The Flames are a relatively mixed team in regards to skill, and speed, both on the top end, and the back. The highly skilled players with speed, Gaudreau and Monahan, play the Golden Road in Gulutzan's system just the way you are supposed to - and when healthy, they do a bang up job scoring. Up until Monahan's hand injury, it was what made the team work. However, the other lines don't do such a good job. Tell me if I'm crazy, but I saw a lot of setting up on our end before rushing down the ice, trying to get the cross-ice pass happening, only to have the opposing defense also set up, and in position to break that pass up, prevent that pass from happening, and forcing certain players (Bennett) into a low percentage shot.
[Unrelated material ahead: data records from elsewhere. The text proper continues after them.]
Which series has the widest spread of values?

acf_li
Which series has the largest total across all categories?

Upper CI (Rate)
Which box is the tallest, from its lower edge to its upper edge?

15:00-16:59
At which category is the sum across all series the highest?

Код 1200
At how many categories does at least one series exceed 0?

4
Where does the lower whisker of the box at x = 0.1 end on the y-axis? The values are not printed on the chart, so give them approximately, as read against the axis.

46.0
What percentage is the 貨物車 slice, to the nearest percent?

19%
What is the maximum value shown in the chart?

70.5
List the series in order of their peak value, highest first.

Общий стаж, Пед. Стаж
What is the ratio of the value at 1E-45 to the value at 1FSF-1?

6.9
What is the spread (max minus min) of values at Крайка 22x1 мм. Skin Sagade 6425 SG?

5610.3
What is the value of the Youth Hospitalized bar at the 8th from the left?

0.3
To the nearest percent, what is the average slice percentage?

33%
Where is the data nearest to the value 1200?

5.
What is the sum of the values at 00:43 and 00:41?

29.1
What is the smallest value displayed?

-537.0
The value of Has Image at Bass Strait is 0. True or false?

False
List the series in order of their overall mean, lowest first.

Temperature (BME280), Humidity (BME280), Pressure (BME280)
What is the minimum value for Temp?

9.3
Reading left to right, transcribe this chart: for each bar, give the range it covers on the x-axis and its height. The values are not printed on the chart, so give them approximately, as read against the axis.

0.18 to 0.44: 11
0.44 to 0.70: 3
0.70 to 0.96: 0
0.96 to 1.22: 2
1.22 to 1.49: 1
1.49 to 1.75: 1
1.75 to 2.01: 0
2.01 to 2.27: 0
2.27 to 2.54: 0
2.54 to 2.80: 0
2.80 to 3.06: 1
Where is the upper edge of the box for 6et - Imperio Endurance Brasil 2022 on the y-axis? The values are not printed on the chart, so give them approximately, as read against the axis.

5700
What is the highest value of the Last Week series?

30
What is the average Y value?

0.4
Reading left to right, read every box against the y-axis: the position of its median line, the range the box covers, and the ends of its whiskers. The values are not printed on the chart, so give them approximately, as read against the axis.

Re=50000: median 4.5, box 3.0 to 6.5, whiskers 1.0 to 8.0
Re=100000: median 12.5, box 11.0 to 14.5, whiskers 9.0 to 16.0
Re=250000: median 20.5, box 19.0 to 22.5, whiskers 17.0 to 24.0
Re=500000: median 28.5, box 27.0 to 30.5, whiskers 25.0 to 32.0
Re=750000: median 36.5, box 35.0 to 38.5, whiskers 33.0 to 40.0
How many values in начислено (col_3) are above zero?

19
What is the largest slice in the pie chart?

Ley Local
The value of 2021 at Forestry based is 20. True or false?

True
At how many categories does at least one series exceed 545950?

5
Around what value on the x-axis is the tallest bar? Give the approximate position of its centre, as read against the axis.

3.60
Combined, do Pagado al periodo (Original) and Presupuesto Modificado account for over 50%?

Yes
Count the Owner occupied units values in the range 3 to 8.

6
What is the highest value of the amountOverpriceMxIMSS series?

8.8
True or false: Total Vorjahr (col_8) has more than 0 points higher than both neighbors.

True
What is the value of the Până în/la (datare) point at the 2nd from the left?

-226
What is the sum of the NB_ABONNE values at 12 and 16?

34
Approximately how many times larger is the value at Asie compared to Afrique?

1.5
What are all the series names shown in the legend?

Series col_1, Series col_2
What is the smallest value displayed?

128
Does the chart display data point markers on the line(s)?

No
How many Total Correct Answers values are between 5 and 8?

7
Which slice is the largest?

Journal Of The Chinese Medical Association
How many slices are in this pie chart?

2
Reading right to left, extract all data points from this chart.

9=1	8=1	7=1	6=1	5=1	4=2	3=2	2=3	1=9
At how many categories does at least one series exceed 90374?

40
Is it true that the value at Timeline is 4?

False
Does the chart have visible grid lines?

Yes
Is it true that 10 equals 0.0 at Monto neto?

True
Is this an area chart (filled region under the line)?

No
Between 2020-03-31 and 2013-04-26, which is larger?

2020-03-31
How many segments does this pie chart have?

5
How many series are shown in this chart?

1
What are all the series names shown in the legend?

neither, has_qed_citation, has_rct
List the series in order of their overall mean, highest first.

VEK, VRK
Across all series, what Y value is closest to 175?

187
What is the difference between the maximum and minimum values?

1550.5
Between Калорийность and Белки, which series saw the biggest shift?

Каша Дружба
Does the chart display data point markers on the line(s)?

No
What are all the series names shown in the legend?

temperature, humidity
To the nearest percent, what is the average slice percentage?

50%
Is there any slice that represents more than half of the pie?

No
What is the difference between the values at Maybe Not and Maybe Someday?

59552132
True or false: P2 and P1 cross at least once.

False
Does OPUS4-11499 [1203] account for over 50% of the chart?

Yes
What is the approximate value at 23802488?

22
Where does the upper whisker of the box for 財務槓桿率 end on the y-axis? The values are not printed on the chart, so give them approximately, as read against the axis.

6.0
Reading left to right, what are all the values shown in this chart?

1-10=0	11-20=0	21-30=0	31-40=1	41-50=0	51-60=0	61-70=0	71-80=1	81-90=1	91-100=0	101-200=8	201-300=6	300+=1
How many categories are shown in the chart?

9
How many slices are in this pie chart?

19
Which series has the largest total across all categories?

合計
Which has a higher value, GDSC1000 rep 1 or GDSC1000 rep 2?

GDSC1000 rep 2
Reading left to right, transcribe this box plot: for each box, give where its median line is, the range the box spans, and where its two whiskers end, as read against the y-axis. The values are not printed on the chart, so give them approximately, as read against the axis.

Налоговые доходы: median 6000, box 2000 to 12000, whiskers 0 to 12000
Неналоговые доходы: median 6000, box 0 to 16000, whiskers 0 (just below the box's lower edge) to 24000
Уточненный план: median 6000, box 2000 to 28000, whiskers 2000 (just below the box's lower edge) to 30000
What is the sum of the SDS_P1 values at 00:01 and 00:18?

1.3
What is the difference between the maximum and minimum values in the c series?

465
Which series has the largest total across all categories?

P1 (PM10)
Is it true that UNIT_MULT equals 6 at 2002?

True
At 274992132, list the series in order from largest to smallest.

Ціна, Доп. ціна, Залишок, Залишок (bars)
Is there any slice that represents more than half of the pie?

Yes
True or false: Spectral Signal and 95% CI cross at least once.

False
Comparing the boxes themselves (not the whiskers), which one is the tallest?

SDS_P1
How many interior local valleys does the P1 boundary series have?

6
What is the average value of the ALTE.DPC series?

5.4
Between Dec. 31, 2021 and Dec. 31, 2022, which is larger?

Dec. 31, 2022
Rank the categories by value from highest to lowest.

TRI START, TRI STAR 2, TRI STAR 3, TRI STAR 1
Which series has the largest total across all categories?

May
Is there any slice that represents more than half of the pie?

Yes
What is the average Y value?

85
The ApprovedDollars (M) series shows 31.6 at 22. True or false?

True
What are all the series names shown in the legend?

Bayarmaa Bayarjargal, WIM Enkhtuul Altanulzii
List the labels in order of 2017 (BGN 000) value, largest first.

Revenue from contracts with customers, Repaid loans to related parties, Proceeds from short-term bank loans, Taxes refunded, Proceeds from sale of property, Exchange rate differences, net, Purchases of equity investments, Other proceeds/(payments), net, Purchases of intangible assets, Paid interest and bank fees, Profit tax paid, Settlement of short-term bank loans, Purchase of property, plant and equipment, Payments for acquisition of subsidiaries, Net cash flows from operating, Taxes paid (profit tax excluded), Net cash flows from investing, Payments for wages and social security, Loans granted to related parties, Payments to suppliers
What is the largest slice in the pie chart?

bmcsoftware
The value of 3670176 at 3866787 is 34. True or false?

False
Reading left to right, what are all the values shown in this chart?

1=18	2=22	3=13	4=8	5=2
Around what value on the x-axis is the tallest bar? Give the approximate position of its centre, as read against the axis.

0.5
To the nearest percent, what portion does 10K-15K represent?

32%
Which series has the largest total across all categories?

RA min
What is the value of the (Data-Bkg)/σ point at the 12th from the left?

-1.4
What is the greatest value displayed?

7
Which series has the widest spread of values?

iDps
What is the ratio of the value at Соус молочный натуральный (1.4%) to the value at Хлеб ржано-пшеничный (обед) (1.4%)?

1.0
Hartley's team, however, was set up to use stretch passes and an active D, to account for our teams relative lack of team speed, to get past a defense already set up to break up the cross-ice pass. He got around how relatively slow we were, by giving up possession more often, and paid for that lack of possession by setting up our own D early in a tight box to allow the breaking up of cross-ice passes and shot blocking.

But because the current flames do not use the stretch pass the same way, committing to a team defense system, they just aren't fast enough to get the cross-ice pass, without the opposing defense getting in place - the top line has the ability to both get there faster, and to pass through the D to score (as long as they have the use of all their hands, that is).

Am I wrong? Cause that's how I saw it this year - we were either too slow to use Gulutzan's system properly, or we used Hartley's system which traded off possession for speed.Either way, they both used the "Golden Road" idea.

Let me know what you think is incorrect about this hypothesis - I am the first to admit I'm not a hockey genius, and I don't want to sound like an idiot when talking about this.